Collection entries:

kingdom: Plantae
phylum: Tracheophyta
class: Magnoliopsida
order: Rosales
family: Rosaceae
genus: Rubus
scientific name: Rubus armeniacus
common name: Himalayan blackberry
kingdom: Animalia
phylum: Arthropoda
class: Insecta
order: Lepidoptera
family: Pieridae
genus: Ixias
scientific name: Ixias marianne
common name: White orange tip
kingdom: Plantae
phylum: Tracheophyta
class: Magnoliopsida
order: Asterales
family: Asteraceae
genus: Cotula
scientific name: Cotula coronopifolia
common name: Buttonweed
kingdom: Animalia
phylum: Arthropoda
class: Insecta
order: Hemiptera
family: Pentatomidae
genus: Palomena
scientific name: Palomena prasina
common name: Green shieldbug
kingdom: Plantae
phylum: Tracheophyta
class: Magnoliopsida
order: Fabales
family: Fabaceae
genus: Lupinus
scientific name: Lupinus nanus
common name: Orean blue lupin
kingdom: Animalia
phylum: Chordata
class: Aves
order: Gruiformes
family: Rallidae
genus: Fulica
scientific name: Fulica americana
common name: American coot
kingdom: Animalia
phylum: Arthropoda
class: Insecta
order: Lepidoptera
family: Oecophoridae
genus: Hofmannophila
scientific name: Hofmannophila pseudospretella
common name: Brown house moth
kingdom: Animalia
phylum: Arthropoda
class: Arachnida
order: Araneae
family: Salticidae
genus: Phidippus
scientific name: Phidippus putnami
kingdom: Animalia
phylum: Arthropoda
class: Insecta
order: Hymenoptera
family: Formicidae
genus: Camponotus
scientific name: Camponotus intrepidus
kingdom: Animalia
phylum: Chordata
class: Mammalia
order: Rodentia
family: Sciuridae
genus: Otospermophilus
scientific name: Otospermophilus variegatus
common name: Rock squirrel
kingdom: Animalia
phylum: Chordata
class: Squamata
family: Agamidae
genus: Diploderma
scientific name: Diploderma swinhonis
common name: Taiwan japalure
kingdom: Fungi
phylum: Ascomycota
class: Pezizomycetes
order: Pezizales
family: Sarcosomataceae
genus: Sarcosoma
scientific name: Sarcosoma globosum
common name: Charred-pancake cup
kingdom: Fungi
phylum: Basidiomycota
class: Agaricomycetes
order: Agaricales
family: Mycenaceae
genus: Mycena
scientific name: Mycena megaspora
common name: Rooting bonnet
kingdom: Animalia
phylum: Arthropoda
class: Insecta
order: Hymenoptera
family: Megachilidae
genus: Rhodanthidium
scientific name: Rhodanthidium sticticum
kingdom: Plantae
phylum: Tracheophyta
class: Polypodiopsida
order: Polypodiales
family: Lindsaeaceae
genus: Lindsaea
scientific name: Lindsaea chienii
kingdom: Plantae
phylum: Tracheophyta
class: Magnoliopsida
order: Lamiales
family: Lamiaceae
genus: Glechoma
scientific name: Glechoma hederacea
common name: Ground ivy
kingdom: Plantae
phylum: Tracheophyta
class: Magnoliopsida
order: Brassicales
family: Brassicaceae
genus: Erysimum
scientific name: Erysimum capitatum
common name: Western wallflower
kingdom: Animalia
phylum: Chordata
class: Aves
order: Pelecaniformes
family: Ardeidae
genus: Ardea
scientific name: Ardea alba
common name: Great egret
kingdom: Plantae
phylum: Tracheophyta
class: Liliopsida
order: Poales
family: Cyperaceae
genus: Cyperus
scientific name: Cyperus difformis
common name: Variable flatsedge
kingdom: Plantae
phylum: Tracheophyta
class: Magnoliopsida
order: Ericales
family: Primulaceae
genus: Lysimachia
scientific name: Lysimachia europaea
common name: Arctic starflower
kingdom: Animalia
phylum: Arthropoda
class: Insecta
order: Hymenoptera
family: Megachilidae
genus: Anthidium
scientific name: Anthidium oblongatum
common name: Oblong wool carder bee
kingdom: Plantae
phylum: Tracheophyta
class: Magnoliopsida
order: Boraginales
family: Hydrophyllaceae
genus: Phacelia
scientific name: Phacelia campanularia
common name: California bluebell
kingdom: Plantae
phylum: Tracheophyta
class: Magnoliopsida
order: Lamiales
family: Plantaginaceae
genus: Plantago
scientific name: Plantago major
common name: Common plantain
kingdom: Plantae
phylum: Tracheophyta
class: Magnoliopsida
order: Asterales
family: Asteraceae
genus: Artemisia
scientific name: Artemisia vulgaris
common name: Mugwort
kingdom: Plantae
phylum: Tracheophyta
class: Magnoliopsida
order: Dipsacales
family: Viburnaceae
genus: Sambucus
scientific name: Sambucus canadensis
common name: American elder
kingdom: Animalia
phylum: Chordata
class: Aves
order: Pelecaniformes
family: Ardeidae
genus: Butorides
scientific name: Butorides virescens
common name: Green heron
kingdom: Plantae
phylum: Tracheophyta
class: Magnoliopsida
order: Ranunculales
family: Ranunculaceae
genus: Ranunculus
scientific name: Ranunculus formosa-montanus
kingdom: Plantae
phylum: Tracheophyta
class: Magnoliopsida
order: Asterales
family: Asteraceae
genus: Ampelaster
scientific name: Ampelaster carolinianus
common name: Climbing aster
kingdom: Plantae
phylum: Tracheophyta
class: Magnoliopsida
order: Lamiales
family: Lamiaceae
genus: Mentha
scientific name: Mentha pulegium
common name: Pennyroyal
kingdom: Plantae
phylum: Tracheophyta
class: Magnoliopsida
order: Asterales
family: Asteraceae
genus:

# Exercise task
Retype every line of the records above with nothing altered.

# Task output
kingdom: Plantae
phylum: Tracheophyta
class: Magnoliopsida
order: Rosales
family: Rosaceae
genus: Rubus
scientific name: Rubus armeniacus
common name: Himalayan blackberry
kingdom: Animalia
phylum: Arthropoda
class: Insecta
order: Lepidoptera
family: Pieridae
genus: Ixias
scientific name: Ixias marianne
common name: White orange tip
kingdom: Plantae
phylum: Tracheophyta
class: Magnoliopsida
order: Asterales
family: Asteraceae
genus: Cotula
scientific name: Cotula coronopifolia
common name: Buttonweed
kingdom: Animalia
phylum: Arthropoda
class: Insecta
order: Hemiptera
family: Pentatomidae
genus: Palomena
scientific name: Palomena prasina
common name: Green shieldbug
kingdom: Plantae
phylum: Tracheophyta
class: Magnoliopsida
order: Fabales
family: Fabaceae
genus: Lupinus
scientific name: Lupinus nanus
common name: Orean blue lupin
kingdom: Animalia
phylum: Chordata
class: Aves
order: Gruiformes
family: Rallidae
genus: Fulica
scientific name: Fulica americana
common name: American coot
kingdom: Animalia
phylum: Arthropoda
class: Insecta
order: Lepidoptera
family: Oecophoridae
genus: Hofmannophila
scientific name: Hofmannophila pseudospretella
common name: Brown house moth
kingdom: Animalia
phylum: Arthropoda
class: Arachnida
order: Araneae
family: Salticidae
genus: Phidippus
scientific name: Phidippus putnami
kingdom: Animalia
phylum: Arthropoda
class: Insecta
order: Hymenoptera
family: Formicidae
genus: Camponotus
scientific name: Camponotus intrepidus
kingdom: Animalia
phylum: Chordata
class: Mammalia
order: Rodentia
family: Sciuridae
genus: Otospermophilus
scientific name: Otospermophilus variegatus
common name: Rock squirrel
kingdom: Animalia
phylum: Chordata
class: Squamata
family: Agamidae
genus: Diploderma
scientific name: Diploderma swinhonis
common name: Taiwan japalure
kingdom: Fungi
phylum: Ascomycota
class: Pezizomycetes
order: Pezizales
family: Sarcosomataceae
genus: Sarcosoma
scientific name: Sarcosoma globosum
common name: Charred-pancake cup
kingdom: Fungi
phylum: Basidiomycota
class: Agaricomycetes
order: Agaricales
family: Mycenaceae
genus: Mycena
scientific name: Mycena megaspora
common name: Rooting bonnet
kingdom: Animalia
phylum: Arthropoda
class: Insecta
order: Hymenoptera
family: Megachilidae
genus: Rhodanthidium
scientific name: Rhodanthidium sticticum
kingdom: Plantae
phylum: Tracheophyta
class: Polypodiopsida
order: Polypodiales
family: Lindsaeaceae
genus: Lindsaea
scientific name: Lindsaea chienii
kingdom: Plantae
phylum: Tracheophyta
class: Magnoliopsida
order: Lamiales
family: Lamiaceae
genus: Glechoma
scientific name: Glechoma hederacea
common name: Ground ivy
kingdom: Plantae
phylum: Tracheophyta
class: Magnoliopsida
order: Brassicales
family: Brassicaceae
genus: Erysimum
scientific name: Erysimum capitatum
common name: Western wallflower
kingdom: Animalia
phylum: Chordata
class: Aves
order: Pelecaniformes
family: Ardeidae
genus: Ardea
scientific name: Ardea alba
common name: Great egret
kingdom: Plantae
phylum: Tracheophyta
class: Liliopsida
order: Poales
family: Cyperaceae
genus: Cyperus
scientific name: Cyperus difformis
common name: Variable flatsedge
kingdom: Plantae
phylum: Tracheophyta
class: Magnoliopsida
order: Ericales
family: Primulaceae
genus: Lysimachia
scientific name: Lysimachia europaea
common name: Arctic starflower
kingdom: Animalia
phylum: Arthropoda
class: Insecta
order: Hymenoptera
family: Megachilidae
genus: Anthidium
scientific name: Anthidium oblongatum
common name: Oblong wool carder bee
kingdom: Plantae
phylum: Tracheophyta
class: Magnoliopsida
order: Boraginales
family: Hydrophyllaceae
genus: Phacelia
scientific name: Phacelia campanularia
common name: California bluebell
kingdom: Plantae
phylum: Tracheophyta
class: Magnoliopsida
order: Lamiales
family: Plantaginaceae
genus: Plantago
scientific name: Plantago major
common name: Common plantain
kingdom: Plantae
phylum: Tracheophyta
class: Magnoliopsida
order: Asterales
family: Asteraceae
genus: Artemisia
scientific name: Artemisia vulgaris
common name: Mugwort
kingdom: Plantae
phylum: Tracheophyta
class: Magnoliopsida
order: Dipsacales
family: Viburnaceae
genus: Sambucus
scientific name: Sambucus canadensis
common name: American elder
kingdom: Animalia
phylum: Chordata
class: Aves
order: Pelecaniformes
family: Ardeidae
genus: Butorides
scientific name: Butorides virescens
common name: Green heron
kingdom: Plantae
phylum: Tracheophyta
class: Magnoliopsida
order: Ranunculales
family: Ranunculaceae
genus: Ranunculus
scientific name: Ranunculus formosa-montanus
kingdom: Plantae
phylum: Tracheophyta
class: Magnoliopsida
order: Asterales
family: Asteraceae
genus: Ampelaster
scientific name: Ampelaster carolinianus
common name: Climbing aster
kingdom: Plantae
phylum: Tracheophyta
class: Magnoliopsida
order: Lamiales
family: Lamiaceae
genus: Mentha
scientific name: Mentha pulegium
common name: Pennyroyal
kingdom: Plantae
phylum: Tracheophyta
class: Magnoliopsida
order: Asterales
family: Asteraceae
genus:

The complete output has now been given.